I think they boil down to praxis over theory.
As far as “time is greater than space” is concerned, read through a Jesuit lens, I turn to a commentary by Australian Jesuit on the topic at Jesuit.org.au by Fr Frank Brennan SJ who is or was CEO of Catholic Social Services. Given that these principles are from a caudillo, I suspect that “building a people” is mainly a political reality. But I don’t know much about de Rosas.
Here’s the core. Early in Ignatius’ post-conversion career, before ordination and before founding the Society in Paris, Ignatius was at San Esteban in Salamanca under the Dominicans. He got into trouble while preaching around a bit and he was imprisoned and tried. Eventually they told him that he had to study more and that he couldn’t speak about certain theological topics. That is when he determined to go to Paris, where he roomed with St. Peter Faber and thereafter founded the Jesuits. Brennan wrote:
“At San Esteban in 1527, the Dominicans had the power, the structures, the space. They had the structures of buildings, libraries, a long theological tradition, and the strictures of religious life. Ignatius had none of that. He was a lone individual on a spiritual quest. Developing his Spiritual Exercises, Ignatius was generating new processes and engaging others who were then able to develop to the point where they bore fruit in significant historical events throughout Europe and to the ends of earth then known to Europeans.”

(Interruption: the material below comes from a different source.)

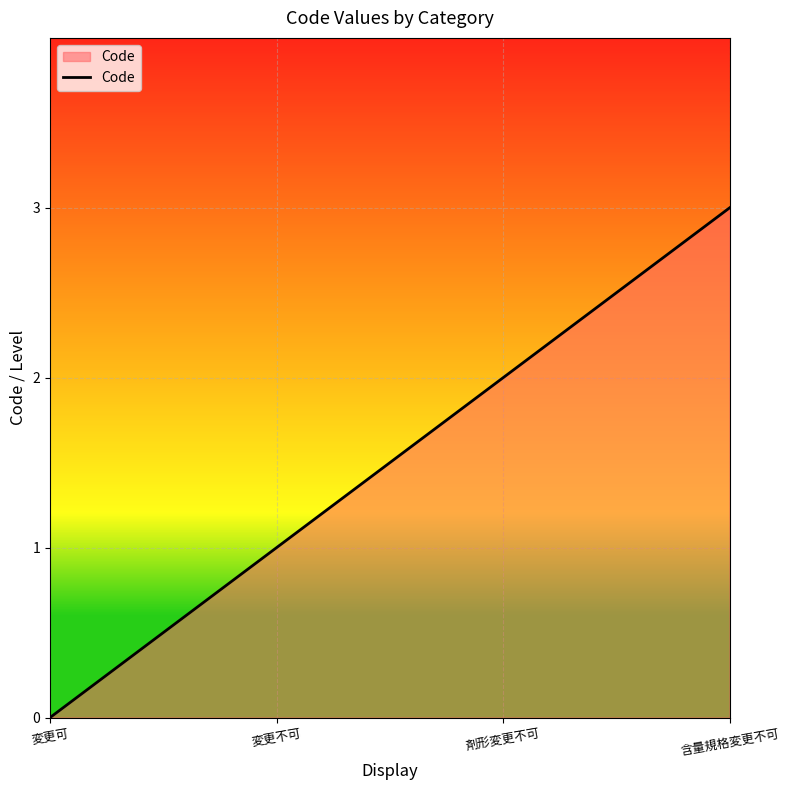

True or false: there are more than 1 points higher than both neighbors.

False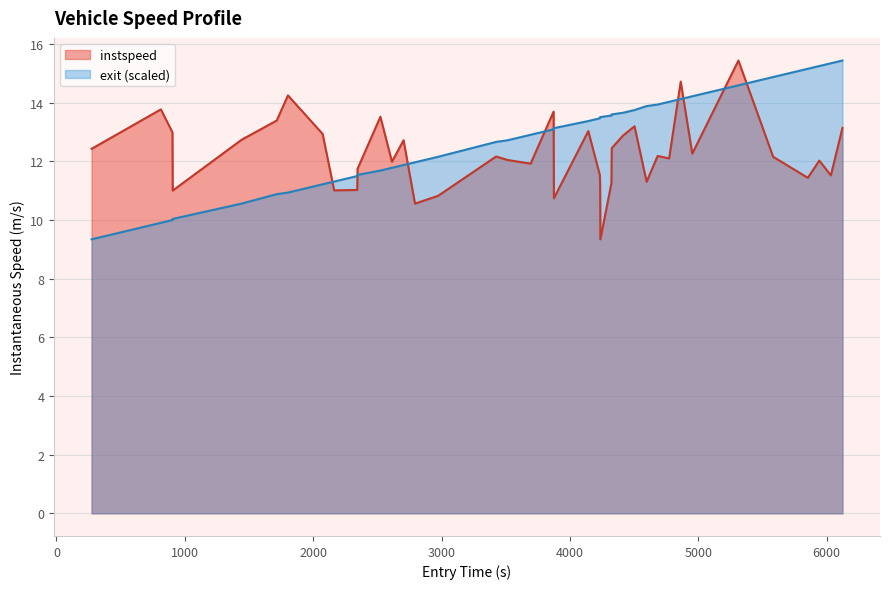

What is the difference between the maximum and minimum values in the exit series?

6.1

That’s what Jesuit Fr. Brennan wrote.
In Francis’ 2019 Curial address in footnote 19 in the English translation we read:
[19] Evangelii Gaudium states the rule: “to give priority to actions which generate new processes in society and engage other persons and groups who can develop them to the point where they bear fruit in significant historical events. Without anxiety, but with clear convictions and tenacity” (No. 223).
Brennan:
Ignatius was generating new processes and engaging others who were then able to develop to the point where they bore fruit in significant historical events
Francis footnote:
to give priority to actions which generate new processes in society and engage other persons and groups who can develop them to the point where they bear fruit in significant historical events.
Oddly similar, don’t you think? The citation within footnote 19 is EG 223. Check out 222-223 for more disorienting time-space travel.
There might be another way to put one important aspect of this “time/space” phrase: Cunctando regitur mundus… the world is ruled by delaying. Your opponents may have the upper hand as far as power is concerned, but if you are patient, you will win in the end.
Sapienti pauca.
So, what’s up with the 2019 Curial address? Some golden oldies and a couple of chilling portents for the coming year.
There are other issues in the speech one could write about but that’s enough. If you read it, watch for his “Dear brothers and sisters” line, which seems to mark off the sections and themes.
I wonder if we will have an explanation of the similarities in those citations.